The local charity, Tanzania Humane Animal Charity, has begun a program, sponsored by the AAA, to try to introduce a new type of cart where only one donkey pulls the cart and not by carrying the weight of the yoke on the neck but by pulling against a chest harness, like horses normally do. However, there are only very few of these carts currently in use and so far, we have not yet seen any in use by the community. We saw a couple of model demonstration carts at the donkey sanctuary/hospital site (work in progress there but looks promising!) and were also shown the harness and the swingle-tree (wooden or metal bar used to balance the pull of an animal when pulling a vehicle). These are the best solutions to prevent these wounds but we felt that a solid short-term solution is needed to immediately help the donkeys suffering from these wounds. So, we decided to try a doughnut bandage and went roaming into the market to look for cheap fabric, cotton and ropes as raw materials to make these doughnuts. 
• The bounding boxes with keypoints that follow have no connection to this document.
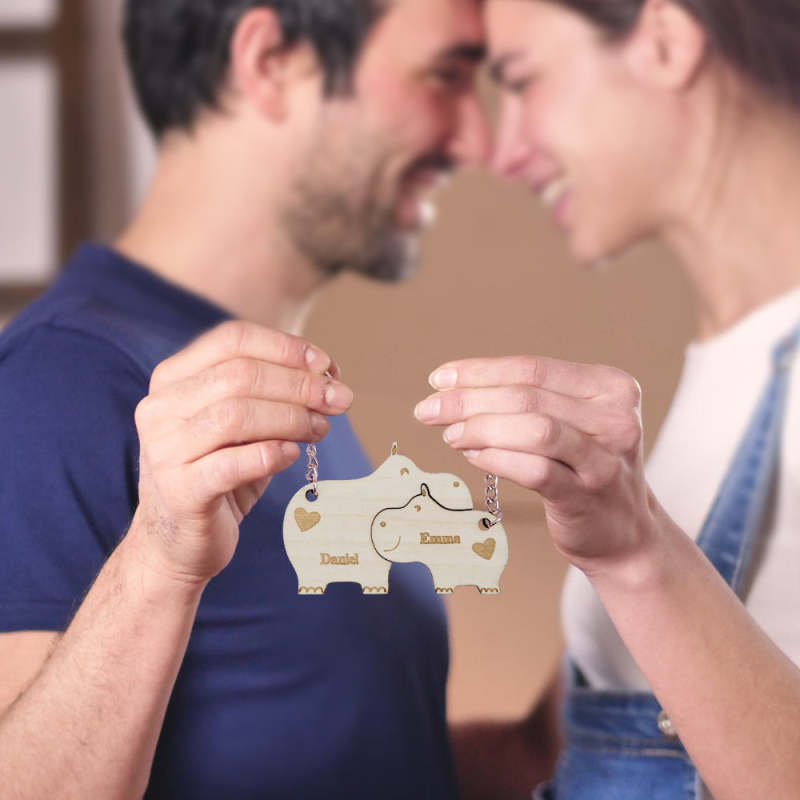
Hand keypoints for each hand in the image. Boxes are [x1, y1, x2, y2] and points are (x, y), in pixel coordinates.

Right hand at [130, 321, 352, 584]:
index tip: (327, 365)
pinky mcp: (180, 492)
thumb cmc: (219, 473)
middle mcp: (160, 408)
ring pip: (237, 415)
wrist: (177, 542)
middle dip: (300, 384)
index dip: (286, 348)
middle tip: (339, 399)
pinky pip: (233, 464)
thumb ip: (273, 395)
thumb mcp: (242, 425)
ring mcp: (164, 450)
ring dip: (292, 418)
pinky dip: (272, 454)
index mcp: (172, 378)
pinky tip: (293, 454)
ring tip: (320, 428)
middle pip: (240, 375)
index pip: (232, 339)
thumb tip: (329, 379)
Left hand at [415, 356, 658, 573]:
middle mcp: (615, 418)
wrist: (624, 533)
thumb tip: (455, 389)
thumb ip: (529, 401)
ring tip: (450, 434)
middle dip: (468, 400)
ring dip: (480, 428)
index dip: (480, 371)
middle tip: (429, 408)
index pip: (533, 368)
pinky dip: (497, 459)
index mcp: (610, 387)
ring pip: (533, 429)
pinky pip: (535, 470)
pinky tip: (472, 456)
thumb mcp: (572, 422)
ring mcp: (604, 459)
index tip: (439, 379)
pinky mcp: (587, 495)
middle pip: (527, 396)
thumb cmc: (585, 468)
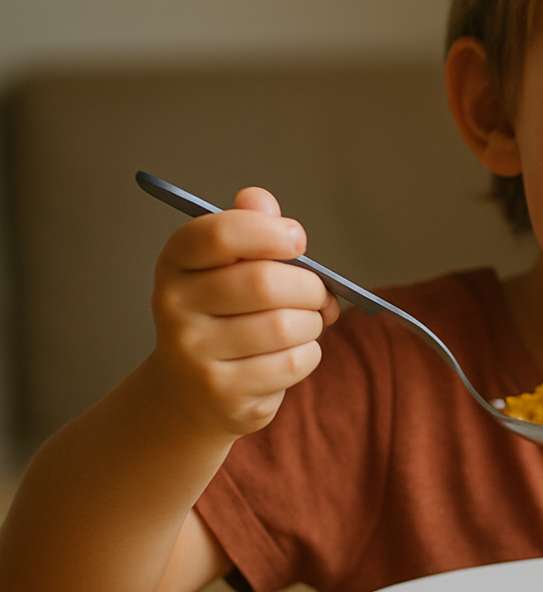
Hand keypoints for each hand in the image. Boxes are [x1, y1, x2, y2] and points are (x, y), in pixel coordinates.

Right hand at [147, 187, 340, 436]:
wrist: (191, 390)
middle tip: (319, 293)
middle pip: (264, 282)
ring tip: (306, 323)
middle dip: (310, 287)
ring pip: (285, 326)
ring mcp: (193, 354)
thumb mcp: (227, 267)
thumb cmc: (226, 313)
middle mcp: (174, 306)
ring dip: (313, 322)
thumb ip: (249, 230)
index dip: (269, 232)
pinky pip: (293, 363)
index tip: (298, 240)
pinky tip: (292, 352)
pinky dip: (308, 353)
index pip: (220, 234)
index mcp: (175, 263)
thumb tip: (259, 198)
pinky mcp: (222, 392)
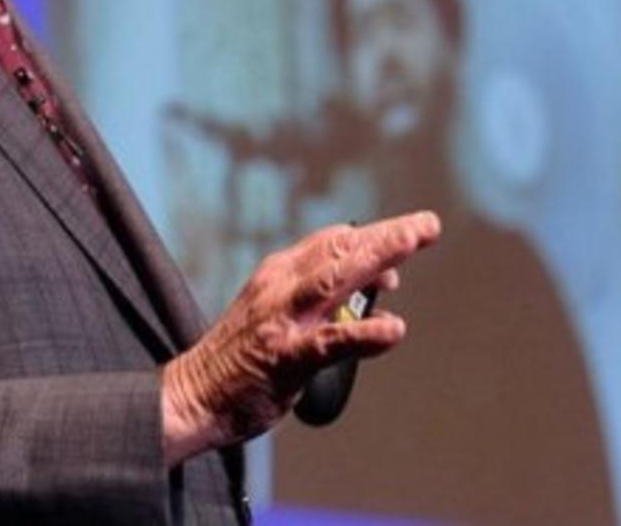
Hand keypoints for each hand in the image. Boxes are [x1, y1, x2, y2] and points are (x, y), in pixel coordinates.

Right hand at [159, 210, 440, 464]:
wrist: (194, 395)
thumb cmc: (239, 358)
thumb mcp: (274, 312)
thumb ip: (318, 300)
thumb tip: (374, 287)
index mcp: (277, 274)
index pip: (330, 241)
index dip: (372, 237)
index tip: (406, 236)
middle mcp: (279, 288)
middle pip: (339, 251)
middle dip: (386, 235)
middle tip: (426, 225)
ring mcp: (282, 321)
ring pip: (334, 280)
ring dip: (377, 259)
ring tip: (412, 244)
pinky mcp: (285, 358)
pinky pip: (330, 343)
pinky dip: (364, 334)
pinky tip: (392, 330)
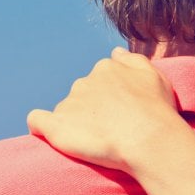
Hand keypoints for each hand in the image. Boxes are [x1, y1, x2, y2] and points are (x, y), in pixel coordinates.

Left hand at [27, 48, 191, 172]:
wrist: (148, 139)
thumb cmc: (157, 111)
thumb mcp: (156, 76)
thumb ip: (132, 60)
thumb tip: (115, 52)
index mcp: (106, 69)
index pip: (99, 81)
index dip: (108, 100)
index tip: (120, 116)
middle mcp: (84, 82)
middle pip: (81, 95)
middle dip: (91, 111)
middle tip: (109, 131)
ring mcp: (69, 103)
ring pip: (65, 111)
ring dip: (74, 123)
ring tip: (94, 142)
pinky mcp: (56, 125)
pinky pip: (36, 121)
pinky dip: (40, 126)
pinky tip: (47, 134)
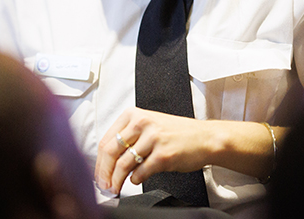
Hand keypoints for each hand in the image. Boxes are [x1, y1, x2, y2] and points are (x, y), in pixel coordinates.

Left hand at [95, 107, 212, 194]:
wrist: (205, 138)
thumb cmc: (177, 133)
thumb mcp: (149, 126)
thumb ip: (128, 138)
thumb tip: (107, 162)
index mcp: (134, 114)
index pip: (106, 140)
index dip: (99, 162)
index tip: (98, 174)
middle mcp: (142, 123)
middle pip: (110, 152)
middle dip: (103, 173)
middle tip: (103, 186)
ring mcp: (153, 138)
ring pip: (123, 164)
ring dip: (117, 181)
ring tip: (115, 188)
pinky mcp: (163, 155)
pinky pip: (140, 172)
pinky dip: (135, 180)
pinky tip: (136, 180)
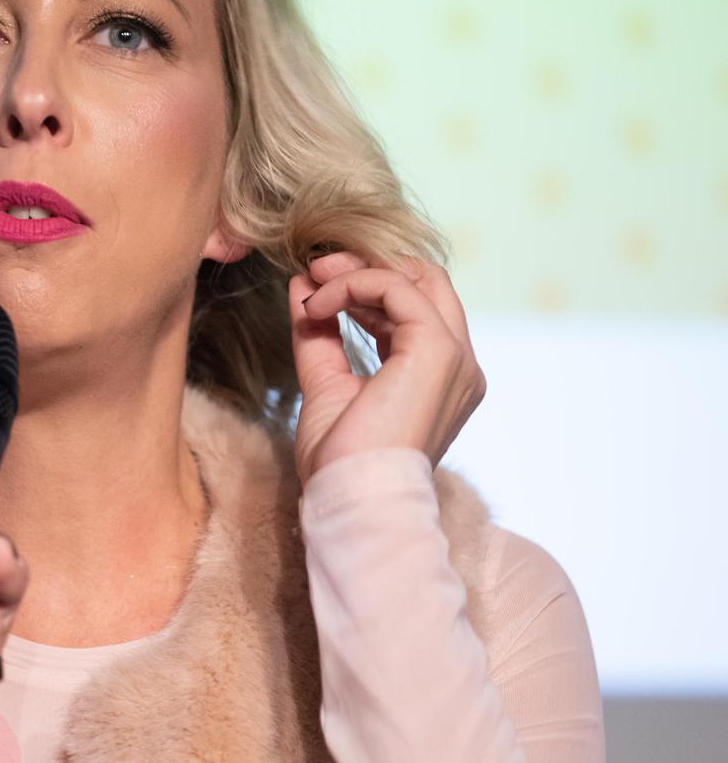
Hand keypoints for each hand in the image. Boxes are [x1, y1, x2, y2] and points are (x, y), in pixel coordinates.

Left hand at [288, 251, 485, 485]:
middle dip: (367, 266)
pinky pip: (396, 287)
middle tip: (318, 271)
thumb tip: (303, 285)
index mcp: (440, 377)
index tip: (317, 287)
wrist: (351, 496)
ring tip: (313, 284)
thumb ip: (320, 336)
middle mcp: (459, 365)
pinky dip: (352, 285)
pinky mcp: (438, 351)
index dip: (366, 286)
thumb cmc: (341, 460)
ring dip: (356, 271)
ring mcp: (455, 357)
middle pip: (426, 281)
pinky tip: (317, 307)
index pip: (416, 307)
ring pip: (415, 277)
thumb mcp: (326, 384)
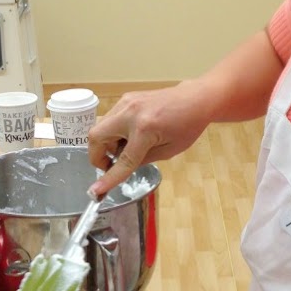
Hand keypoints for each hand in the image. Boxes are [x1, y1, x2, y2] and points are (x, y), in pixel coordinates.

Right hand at [87, 84, 210, 197]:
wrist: (195, 99)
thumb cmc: (187, 126)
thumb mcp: (168, 150)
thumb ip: (142, 160)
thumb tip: (120, 168)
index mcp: (145, 129)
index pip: (123, 159)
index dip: (109, 178)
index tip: (96, 191)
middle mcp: (130, 113)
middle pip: (96, 137)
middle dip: (98, 155)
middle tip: (112, 163)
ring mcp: (125, 102)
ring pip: (99, 128)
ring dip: (106, 143)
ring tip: (128, 147)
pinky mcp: (125, 98)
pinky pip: (109, 120)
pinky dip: (113, 132)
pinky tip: (131, 135)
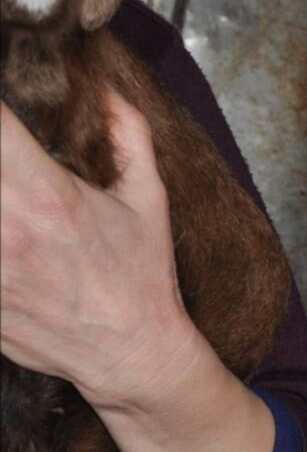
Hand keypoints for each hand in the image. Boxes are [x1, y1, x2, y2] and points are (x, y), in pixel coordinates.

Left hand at [0, 93, 198, 412]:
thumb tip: (109, 94)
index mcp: (47, 193)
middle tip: (6, 172)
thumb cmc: (142, 281)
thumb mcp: (148, 201)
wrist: (134, 357)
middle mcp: (10, 227)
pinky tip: (6, 248)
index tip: (4, 123)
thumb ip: (129, 137)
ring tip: (10, 212)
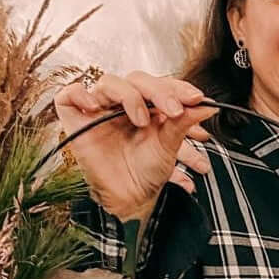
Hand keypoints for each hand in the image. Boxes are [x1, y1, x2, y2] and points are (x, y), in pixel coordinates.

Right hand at [55, 71, 214, 220]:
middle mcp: (123, 103)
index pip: (160, 83)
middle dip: (159, 91)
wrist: (131, 199)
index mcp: (147, 105)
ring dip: (130, 97)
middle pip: (137, 80)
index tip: (197, 98)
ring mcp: (99, 109)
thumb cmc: (148, 173)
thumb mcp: (170, 145)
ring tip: (142, 122)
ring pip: (109, 83)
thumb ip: (185, 121)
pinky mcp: (76, 119)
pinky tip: (95, 106)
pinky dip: (81, 94)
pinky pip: (70, 96)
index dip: (177, 87)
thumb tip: (208, 105)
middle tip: (175, 111)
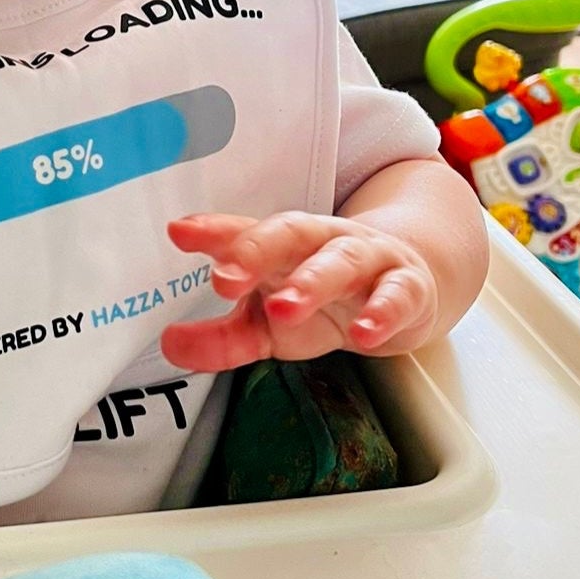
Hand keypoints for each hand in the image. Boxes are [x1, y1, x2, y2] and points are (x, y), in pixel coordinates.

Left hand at [159, 211, 440, 371]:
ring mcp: (367, 260)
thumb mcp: (268, 326)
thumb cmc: (324, 304)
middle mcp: (322, 242)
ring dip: (312, 281)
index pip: (243, 232)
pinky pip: (397, 294)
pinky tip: (364, 333)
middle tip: (224, 280)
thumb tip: (171, 346)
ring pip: (340, 260)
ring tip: (285, 308)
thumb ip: (222, 338)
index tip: (179, 233)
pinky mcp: (408, 287)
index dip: (213, 232)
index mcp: (282, 246)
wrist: (405, 290)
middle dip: (256, 251)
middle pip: (290, 234)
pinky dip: (381, 312)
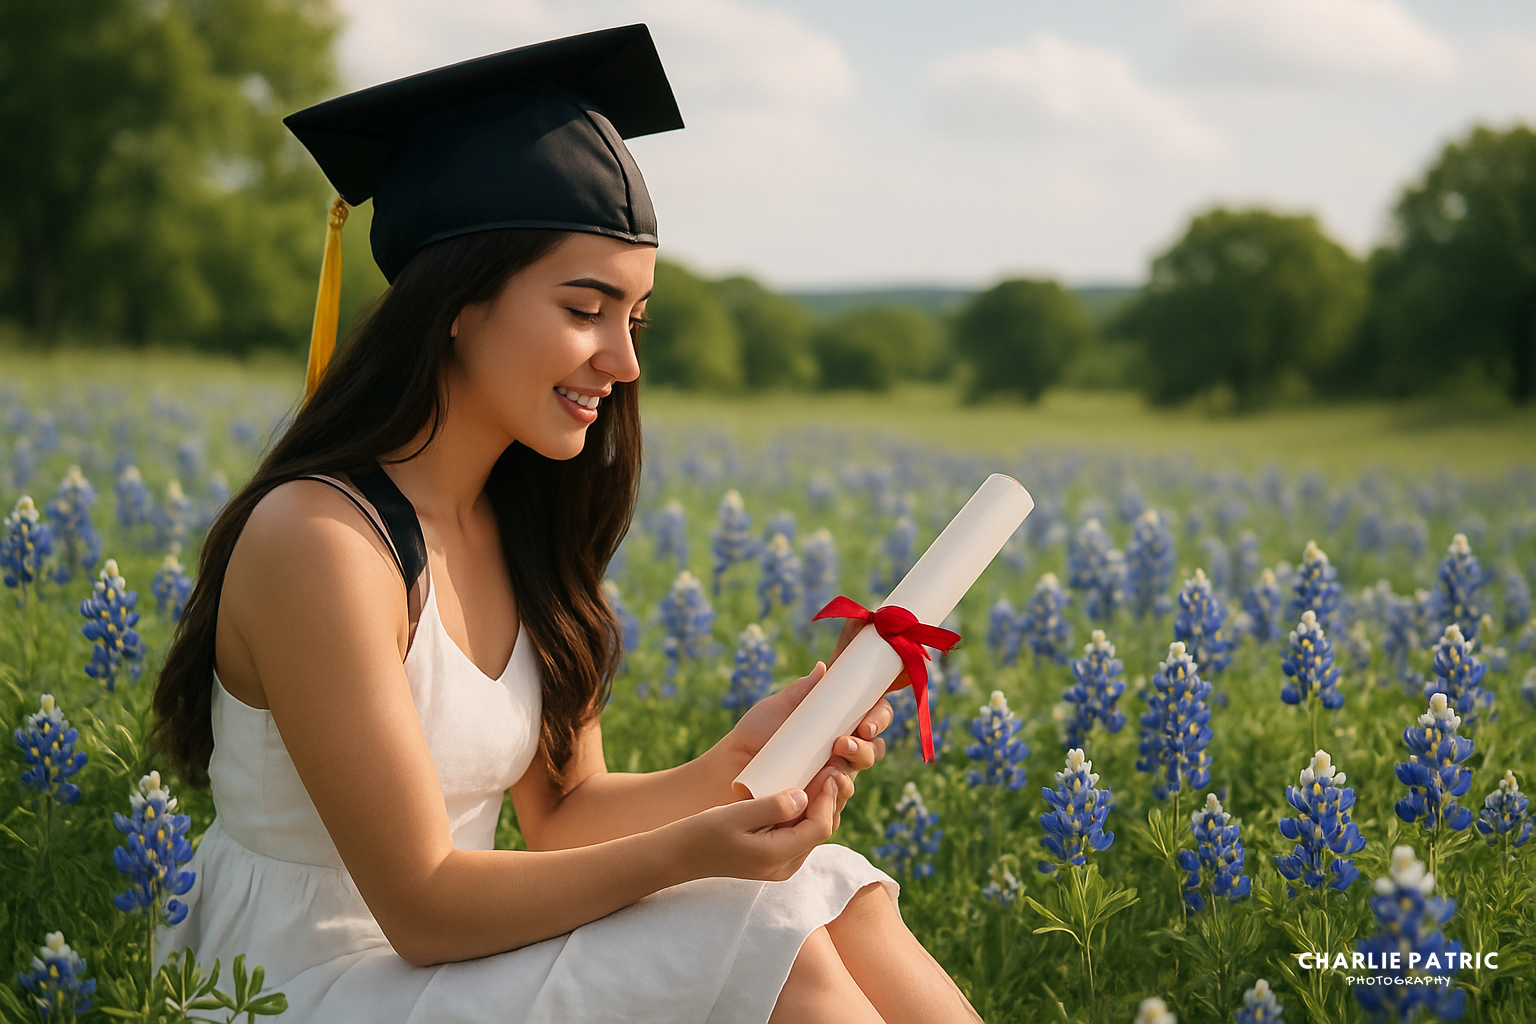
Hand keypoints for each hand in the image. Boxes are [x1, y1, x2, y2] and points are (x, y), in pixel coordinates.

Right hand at [674, 780, 839, 881]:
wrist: (679, 855)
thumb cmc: (703, 833)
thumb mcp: (736, 815)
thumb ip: (772, 806)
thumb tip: (804, 795)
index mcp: (777, 857)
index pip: (820, 827)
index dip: (829, 798)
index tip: (828, 770)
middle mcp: (785, 866)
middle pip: (822, 830)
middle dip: (831, 799)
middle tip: (833, 768)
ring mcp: (781, 863)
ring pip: (814, 830)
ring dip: (821, 803)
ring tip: (823, 773)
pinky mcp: (774, 856)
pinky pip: (800, 831)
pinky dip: (807, 810)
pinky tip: (805, 788)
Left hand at [717, 619, 896, 828]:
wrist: (731, 767)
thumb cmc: (755, 734)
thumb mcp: (777, 708)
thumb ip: (801, 690)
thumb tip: (823, 668)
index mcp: (838, 723)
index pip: (873, 717)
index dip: (879, 718)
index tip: (865, 724)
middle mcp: (842, 750)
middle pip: (875, 748)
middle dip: (868, 747)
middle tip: (844, 744)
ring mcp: (833, 777)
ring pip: (859, 774)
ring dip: (852, 770)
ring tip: (831, 767)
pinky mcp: (821, 801)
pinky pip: (840, 802)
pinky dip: (837, 794)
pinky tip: (824, 787)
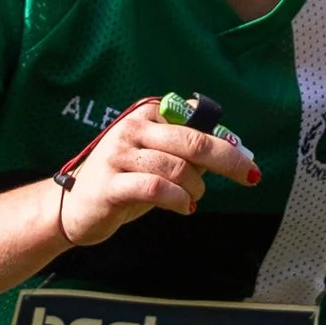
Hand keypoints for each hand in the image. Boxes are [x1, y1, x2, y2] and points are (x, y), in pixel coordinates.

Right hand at [59, 99, 260, 245]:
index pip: (195, 124)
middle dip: (228, 160)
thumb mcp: (158, 161)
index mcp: (146, 116)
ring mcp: (118, 155)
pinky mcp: (109, 184)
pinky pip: (156, 187)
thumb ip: (188, 154)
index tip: (246, 164)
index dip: (226, 144)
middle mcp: (131, 129)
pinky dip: (177, 199)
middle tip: (251, 177)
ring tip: (192, 199)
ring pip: (176, 167)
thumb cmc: (124, 183)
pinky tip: (183, 207)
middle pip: (192, 140)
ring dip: (195, 188)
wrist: (74, 208)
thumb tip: (233, 151)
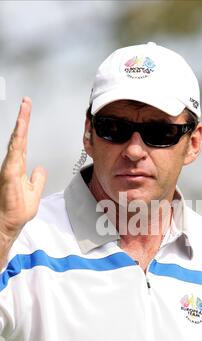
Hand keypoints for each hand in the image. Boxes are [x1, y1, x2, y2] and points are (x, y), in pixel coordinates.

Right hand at [0, 97, 46, 240]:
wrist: (8, 223)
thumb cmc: (16, 211)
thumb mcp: (34, 192)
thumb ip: (38, 179)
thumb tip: (41, 168)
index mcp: (19, 167)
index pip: (23, 143)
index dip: (25, 127)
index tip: (27, 112)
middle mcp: (13, 164)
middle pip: (19, 137)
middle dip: (23, 118)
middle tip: (26, 102)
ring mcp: (10, 168)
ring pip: (16, 142)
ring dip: (21, 125)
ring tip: (24, 110)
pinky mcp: (9, 174)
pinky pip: (14, 154)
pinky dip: (17, 141)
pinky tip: (20, 130)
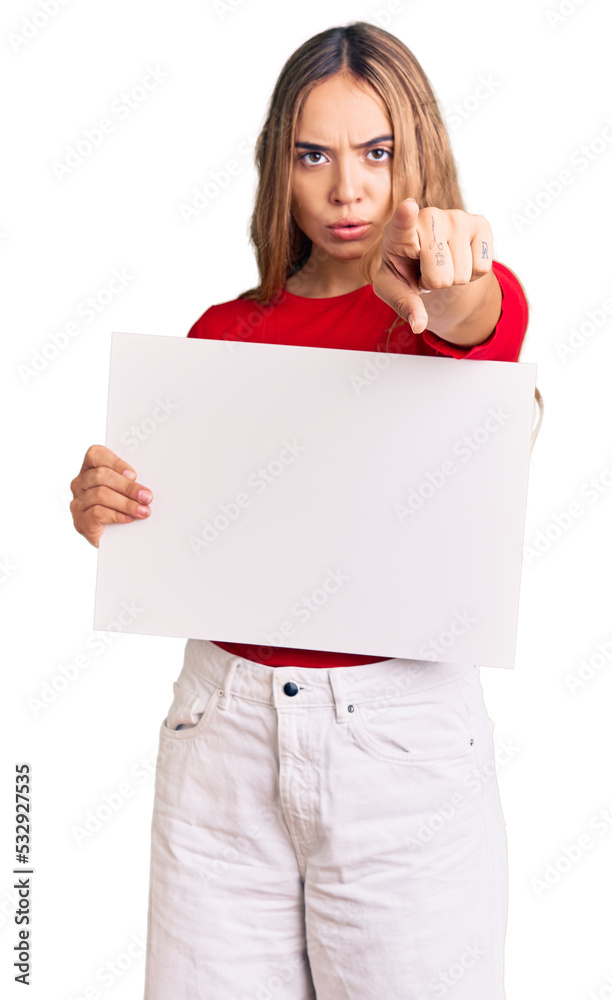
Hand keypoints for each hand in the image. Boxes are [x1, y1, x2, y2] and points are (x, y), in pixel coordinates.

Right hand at [70, 445, 152, 547]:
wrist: (114, 540)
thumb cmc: (120, 509)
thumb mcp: (125, 491)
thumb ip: (129, 480)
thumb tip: (144, 483)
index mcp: (90, 470)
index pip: (95, 455)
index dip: (115, 462)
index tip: (134, 474)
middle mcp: (80, 484)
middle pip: (100, 476)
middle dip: (127, 486)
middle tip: (146, 496)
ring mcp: (78, 503)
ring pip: (100, 495)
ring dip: (126, 503)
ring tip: (143, 510)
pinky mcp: (81, 522)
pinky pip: (98, 513)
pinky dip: (117, 515)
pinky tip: (129, 518)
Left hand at [372, 199, 493, 333]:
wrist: (428, 258)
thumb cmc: (404, 270)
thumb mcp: (393, 289)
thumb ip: (403, 304)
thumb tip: (418, 324)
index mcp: (398, 232)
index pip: (402, 223)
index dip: (406, 217)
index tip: (409, 208)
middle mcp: (429, 217)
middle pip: (440, 275)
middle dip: (435, 284)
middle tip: (426, 271)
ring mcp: (456, 217)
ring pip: (463, 274)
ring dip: (453, 279)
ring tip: (442, 264)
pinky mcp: (480, 223)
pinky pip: (483, 267)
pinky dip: (473, 274)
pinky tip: (460, 259)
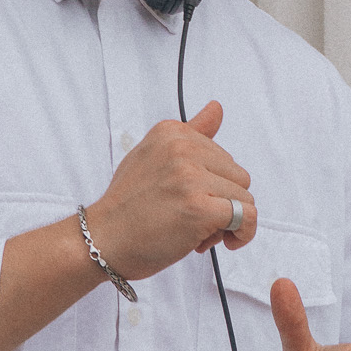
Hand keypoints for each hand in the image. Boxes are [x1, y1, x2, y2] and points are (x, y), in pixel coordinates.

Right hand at [85, 102, 256, 281]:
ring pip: (245, 199)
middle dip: (222, 202)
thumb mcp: (154, 156)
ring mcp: (190, 177)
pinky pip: (246, 217)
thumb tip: (217, 108)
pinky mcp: (199, 208)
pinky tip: (216, 242)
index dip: (211, 184)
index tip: (188, 197)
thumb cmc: (128, 205)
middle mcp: (182, 148)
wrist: (103, 240)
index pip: (222, 157)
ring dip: (228, 222)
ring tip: (195, 230)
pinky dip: (241, 234)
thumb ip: (191, 133)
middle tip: (191, 218)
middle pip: (238, 177)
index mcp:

We also invited three ladies from the neighbourhood to think of other designs for a padding that would prevent the wounds. They joined in making some doughnut bandages when they saw how they are made. They also own donkeys and because they also often carry loads on their heads while walking, they know how important it is to have something soft as a cushion and help to balance the bucket on their head, so they easily understood the benefit of these doughnuts for the donkeys. We are all very excited about these doughnuts and tomorrow will be trying them to see how they fit the donkeys and how the owners take to the idea.

Today, we got some tetanus vaccines and had a busy morning deworming and vaccinating 40 donkeys as well as attending to their yoke wounds and explaining to donkey owners about the doughnuts. Most of today's donkeys were gathered on a large open market area with about 40 adults and children crowding around us for each donkey case to watch what we were doing; it was a little chaotic at times!!

We have demonstrated some simple techniques for the paravets of the Tanzania Humane Charity, for example how to make a quick rope halter for good restraint of donkeys for treatments and how to use a hand-held pressure pump to wash wounds. They have picked up these techniques well and even though we attended the most donkeys today on the project so far, the work went more smoothly than before because everyone now knew what was to happen and how we treat the wounds. 

Unfortunately, we had only got 40 doses of tetanus vaccine so far so in the afternoon while Richard went to chase for more vaccine for tomorrow's clinic, we set up another donkey doughnut workshop with Stella and Sofia, two local donkey-owners. Sofia's donkey has really severe wounds and needs to be resting for at least two weeks. We have shown her how to clean the wounds daily and she has also got oral antibiotics and painkillers to continue the treatment. She is very motivated to help make donkey doughnuts to help prevent other donkeys suffering the same injuries as her donkey has. 

Many men also visited our donkey doughnut workshop and sat down to help make more doughnuts. It looks like this is becoming really popular and it’s great to see such a positive response from the community! Dr Aswin also showed them videos he had taken in the field when we introduced donkey doughnuts to other donkey owners.

In total we currently have 120 donkey entries and 25 donkey owner entries on the WVS app to help record the progress of the project.